President Trump’s executive order limiting travel to the US from failed states and state sponsors of terrorism was on the agenda with the Fourth Circuit today and the challengers did not have a great day. Perhaps for the first time, the travel executive order case was heard by a judge who didn’t get his law degree from a box of Cheerios.


The highlight of the day came when Judge Paul Niemeyer was questioning a stooge from the ACLU named Omar Jadwat. He trotted out the bizarre attack line that has been used by many of our robed would-be masters that Donald Trump’s campaign statements in favor of restricting Muslim immigration make the order illegal despite the fact that the overwhelming majority of the Muslim world is not affected by the order.

All of this is good but skip to 0:46 for the fun.

Jadwat argued that Trump’s campaign animus motivated the order, making it illegitimate.
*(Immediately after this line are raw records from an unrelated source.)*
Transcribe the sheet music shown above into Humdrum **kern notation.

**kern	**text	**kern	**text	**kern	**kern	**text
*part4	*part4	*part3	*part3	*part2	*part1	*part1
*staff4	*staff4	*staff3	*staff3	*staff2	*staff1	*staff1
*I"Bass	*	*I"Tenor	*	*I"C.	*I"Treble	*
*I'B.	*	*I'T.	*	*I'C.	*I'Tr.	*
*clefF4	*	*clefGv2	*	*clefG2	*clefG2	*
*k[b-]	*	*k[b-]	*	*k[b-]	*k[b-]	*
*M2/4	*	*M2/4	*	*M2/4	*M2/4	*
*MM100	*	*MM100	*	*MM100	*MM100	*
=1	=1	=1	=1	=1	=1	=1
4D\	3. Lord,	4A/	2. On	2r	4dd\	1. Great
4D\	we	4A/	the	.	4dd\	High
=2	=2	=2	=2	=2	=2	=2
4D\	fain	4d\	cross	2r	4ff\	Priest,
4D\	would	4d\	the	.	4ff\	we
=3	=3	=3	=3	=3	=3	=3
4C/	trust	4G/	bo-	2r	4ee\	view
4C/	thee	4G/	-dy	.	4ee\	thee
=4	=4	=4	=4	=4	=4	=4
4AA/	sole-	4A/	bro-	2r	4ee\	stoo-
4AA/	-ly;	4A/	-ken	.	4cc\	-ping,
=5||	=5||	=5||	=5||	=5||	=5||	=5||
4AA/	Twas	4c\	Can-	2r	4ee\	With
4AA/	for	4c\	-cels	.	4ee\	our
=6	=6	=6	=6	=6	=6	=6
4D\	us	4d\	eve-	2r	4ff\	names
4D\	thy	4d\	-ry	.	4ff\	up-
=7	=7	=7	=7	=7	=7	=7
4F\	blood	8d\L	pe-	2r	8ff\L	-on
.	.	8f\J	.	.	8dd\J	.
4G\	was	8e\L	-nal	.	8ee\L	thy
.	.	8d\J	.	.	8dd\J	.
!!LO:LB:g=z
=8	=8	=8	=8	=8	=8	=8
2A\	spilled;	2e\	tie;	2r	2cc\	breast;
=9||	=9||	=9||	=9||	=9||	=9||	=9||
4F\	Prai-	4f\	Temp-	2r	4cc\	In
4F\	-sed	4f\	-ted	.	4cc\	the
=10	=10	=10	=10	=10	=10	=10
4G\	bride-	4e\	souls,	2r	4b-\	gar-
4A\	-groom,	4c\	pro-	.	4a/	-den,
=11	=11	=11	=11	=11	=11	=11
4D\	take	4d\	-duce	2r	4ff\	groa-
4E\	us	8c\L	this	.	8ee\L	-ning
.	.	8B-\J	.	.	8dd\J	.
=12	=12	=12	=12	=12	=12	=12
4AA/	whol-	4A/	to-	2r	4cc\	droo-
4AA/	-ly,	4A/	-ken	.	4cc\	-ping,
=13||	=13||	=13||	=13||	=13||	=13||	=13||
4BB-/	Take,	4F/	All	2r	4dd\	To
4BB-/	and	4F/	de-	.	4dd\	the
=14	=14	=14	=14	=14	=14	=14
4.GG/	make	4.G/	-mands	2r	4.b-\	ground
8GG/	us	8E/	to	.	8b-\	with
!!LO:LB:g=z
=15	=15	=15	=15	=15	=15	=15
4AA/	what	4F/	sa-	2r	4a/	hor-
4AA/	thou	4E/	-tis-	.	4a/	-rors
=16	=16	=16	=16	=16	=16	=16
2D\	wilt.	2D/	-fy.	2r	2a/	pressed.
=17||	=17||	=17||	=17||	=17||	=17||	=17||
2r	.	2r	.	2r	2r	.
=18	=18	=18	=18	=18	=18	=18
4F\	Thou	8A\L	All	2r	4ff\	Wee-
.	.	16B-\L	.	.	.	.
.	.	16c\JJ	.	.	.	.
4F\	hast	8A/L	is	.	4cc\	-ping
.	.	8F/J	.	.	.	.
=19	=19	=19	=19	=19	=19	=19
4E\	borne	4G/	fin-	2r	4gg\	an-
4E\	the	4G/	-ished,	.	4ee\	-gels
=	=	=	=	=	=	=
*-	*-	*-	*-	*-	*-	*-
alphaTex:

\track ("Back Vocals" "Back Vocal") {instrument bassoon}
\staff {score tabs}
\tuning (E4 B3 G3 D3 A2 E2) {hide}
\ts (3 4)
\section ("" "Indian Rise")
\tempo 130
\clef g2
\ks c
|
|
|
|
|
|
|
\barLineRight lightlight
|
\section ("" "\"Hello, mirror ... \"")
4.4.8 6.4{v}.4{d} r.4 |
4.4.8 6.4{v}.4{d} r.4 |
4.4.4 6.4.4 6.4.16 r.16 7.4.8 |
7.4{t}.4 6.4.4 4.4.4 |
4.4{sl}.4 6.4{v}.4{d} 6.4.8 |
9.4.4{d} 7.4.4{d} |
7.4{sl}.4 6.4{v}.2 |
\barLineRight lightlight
This claim was challenged by the Fourth Circuit’s Judge Paul Niemeyer.

“If a different candidate had won the election and then issued this order, I gather you wouldn’t have any problem with that?” Niemeyer asked.
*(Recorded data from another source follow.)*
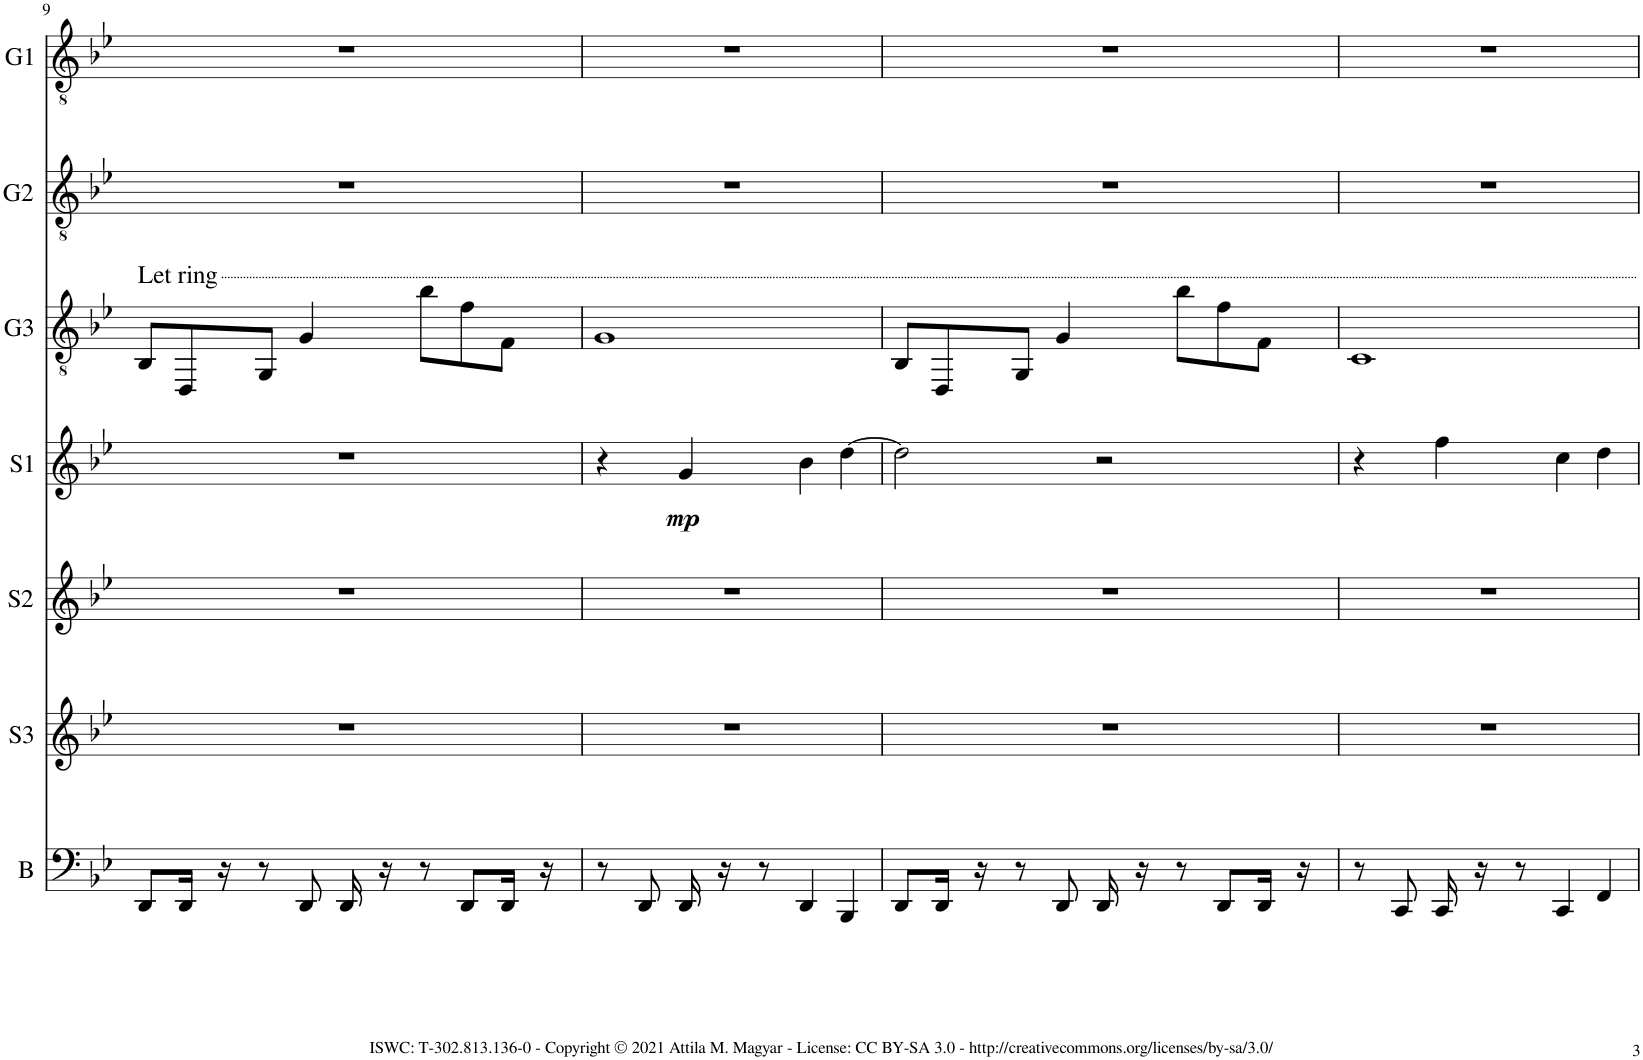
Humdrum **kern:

**kern	**kern	**kern	**kern	**dynam	**kern	**kern	**kern
*part7	*part6	*part5	*part4	*part4	*part3	*part2	*part1
*staff7	*staff6	*staff5	*staff4	*staff4	*staff3	*staff2	*staff1
*I"Bass	*I"Synth 3 (smooth pad)	*I"Synth 2 (saw)	*I"Synth 1 (electric piano)	*	*I"Guitar 3 (D std.)	*I"Guitar 2 (D std.)	*I"Guitar 1 (D std.)
*I'B	*I'S3	*I'S2	*I'S1	*	*I'G3	*I'G2	*I'G1
!!LO:PB:g=z
*clefF4	*clefG2	*clefG2	*clefG2	*	*clefGv2	*clefGv2	*clefGv2
*k[b-e-]	*k[b-e-]	*k[b-e-]	*k[b-e-]	*	*k[b-e-]	*k[b-e-]	*k[b-e-]
*M4/4	*M4/4	*M4/4	*M4/4	*	*M4/4	*M4/4	*M4/4
=9	=9	=9	=9	=9	=9	=9	=9
!	!	!	!	!	!LO:TX:a:t=Let ring	!	!
8DD/L	1r	1r	1r	.	8BB-/L	1r	1r
16DD/Jk	.	.	.	.	8DD/	.	.
16r	.	.	.	.	.	.	.
8r	.	.	.	.	8GG/J	.	.
8DD/	.	.	.	.	4G/	.	.
16DD/	.	.	.	.	.	.	.
16r	.	.	.	.	.	.	.
8r	.	.	.	.	8b-\L	.	.
8DD/L	.	.	.	.	8f\	.	.
16DD/Jk	.	.	.	.	8F\J	.	.
16r	.	.	.	.	.	.	.
=10	=10	=10	=10	=10	=10	=10	=10
8r	1r	1r	4r	.	1G	1r	1r
8DD/	.	.	.	.	.	.	.
!	!	!	!	!LO:DY:b	!	!	!
16DD/	.	.	4g/	mp	.	.	.
16r	.	.	.	.	.	.	.
8r	.	.	.	.	.	.	.
4DD/	.	.	4b-\	.	.	.	.
4BBB-/	.	.	[4dd\	.	.	.	.
=11	=11	=11	=11	=11	=11	=11	=11
8DD/L	1r	1r	2dd\]	.	8BB-/L	1r	1r
16DD/Jk	.	.	.	.	8DD/	.	.
16r	.	.	.	.	.	.	.
8r	.	.	.	.	8GG/J	.	.
8DD/	.	.	.	.	4G/	.	.
16DD/	.	.	2r	.	.	.	.
16r	.	.	.	.	.	.	.
8r	.	.	.	.	8b-\L	.	.
8DD/L	.	.	.	.	8f\	.	.
16DD/Jk	.	.	.	.	8F\J	.	.
16r	.	.	.	.	.	.	.
=12	=12	=12	=12	=12	=12	=12	=12
8r	1r	1r	4r	.	1C	1r	1r
8CC/	.	.	.	.	.	.	.
16CC/	.	.	4ff\	.	.	.	.
16r	.	.	.	.	.	.	.
8r	.	.	.	.	.	.	.
4CC/	.	.	4cc\	.	.	.	.
4FF/	.	.	4dd\	.	.	.	.
=	=	=	=	=	=	=	=
*-	*-	*-	*-	*-	*-	*-	*-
Jadwat dodged on directly answering the question at first, but Niemeyer persisted, asking the question again.

Jadwat again tried to avoid the question, asking for clarification on the hypothetical, but Niemeyer once again demanded an answer.

“We have a candidate who won the presidency, some candidate other than President Trump won the presidency and then chose to issue this particular order, with whatever counsel he took,” Niemeyer said. “Do I understand that just in that circumstance, the executive order should be honored?”
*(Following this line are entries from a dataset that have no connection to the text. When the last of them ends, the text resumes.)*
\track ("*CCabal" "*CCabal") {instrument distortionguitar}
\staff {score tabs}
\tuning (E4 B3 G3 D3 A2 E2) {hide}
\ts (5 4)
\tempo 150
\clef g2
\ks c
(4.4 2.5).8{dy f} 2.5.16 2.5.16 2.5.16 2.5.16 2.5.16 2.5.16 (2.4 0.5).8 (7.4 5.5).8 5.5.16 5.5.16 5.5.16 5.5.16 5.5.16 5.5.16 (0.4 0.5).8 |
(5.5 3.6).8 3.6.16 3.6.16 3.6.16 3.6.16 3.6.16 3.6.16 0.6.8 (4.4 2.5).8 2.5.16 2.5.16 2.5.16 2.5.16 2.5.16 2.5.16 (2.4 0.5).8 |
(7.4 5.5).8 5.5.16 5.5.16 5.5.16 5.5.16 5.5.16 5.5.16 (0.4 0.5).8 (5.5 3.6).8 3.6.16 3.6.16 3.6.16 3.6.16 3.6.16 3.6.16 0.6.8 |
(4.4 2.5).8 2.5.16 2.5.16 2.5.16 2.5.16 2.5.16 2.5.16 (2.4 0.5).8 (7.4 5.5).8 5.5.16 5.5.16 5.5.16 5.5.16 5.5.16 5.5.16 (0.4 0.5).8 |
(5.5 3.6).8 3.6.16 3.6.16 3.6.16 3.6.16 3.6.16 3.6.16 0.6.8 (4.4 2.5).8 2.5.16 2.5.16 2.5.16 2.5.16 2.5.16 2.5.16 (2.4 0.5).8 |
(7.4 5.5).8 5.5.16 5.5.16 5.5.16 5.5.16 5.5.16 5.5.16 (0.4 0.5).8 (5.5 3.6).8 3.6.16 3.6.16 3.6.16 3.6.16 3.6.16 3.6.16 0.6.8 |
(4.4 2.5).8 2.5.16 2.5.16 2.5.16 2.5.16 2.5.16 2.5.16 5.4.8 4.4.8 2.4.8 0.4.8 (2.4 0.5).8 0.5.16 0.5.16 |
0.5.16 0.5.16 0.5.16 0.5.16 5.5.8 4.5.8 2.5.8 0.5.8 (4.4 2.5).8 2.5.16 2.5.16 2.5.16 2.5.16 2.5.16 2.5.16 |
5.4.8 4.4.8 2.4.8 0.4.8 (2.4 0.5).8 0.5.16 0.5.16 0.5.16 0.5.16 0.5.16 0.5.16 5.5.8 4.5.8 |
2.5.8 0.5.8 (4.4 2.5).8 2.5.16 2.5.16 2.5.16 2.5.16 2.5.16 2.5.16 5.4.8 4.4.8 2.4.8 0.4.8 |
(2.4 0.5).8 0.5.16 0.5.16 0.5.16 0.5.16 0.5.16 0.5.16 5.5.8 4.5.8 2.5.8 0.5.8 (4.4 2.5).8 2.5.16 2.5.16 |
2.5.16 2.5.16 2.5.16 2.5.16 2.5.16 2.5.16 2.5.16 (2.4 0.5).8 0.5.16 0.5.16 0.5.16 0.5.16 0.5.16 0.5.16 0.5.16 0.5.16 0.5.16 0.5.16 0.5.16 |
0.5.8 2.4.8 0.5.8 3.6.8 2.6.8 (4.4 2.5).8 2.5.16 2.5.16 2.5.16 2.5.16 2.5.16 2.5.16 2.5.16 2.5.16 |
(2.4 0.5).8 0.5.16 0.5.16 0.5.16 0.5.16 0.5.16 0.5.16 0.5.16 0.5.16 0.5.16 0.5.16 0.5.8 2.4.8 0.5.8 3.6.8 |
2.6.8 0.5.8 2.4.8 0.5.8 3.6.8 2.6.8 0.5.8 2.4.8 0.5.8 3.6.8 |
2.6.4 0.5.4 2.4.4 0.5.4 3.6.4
“Yes, your honor, I think in that case, it could be constitutional,” Jadwat admitted.

Jadwat also denied that presidents’ actions should be nullified by campaign statements, despite the fact that his entire argument seemed to rest on that claim.


And there is this classic:

The last part of the audio is rather funny. Jadwat, asked whether the order on its face is valid, says No. Why? “I don’t think so, Your Honor, because the order is completely unprecedented.” To which one of the Fourth Circuit judges replies, with astonishment that seems mostly genuine: “So the first order on anything is invalid?”

This argument reveals the corrupt reasoning demonstrated thus far in the legal battles over what are clearly legal and proper executive orders. The bottom line is that a portion of the judiciary opposes Donald Trump. Period. And they are willing to use their power to pervert the course of justice in order to hand Trump a defeat. That’s it. This travel ban is going to be found legal and when it is there should be impeachment waiting for any judge who ruled it was illegal.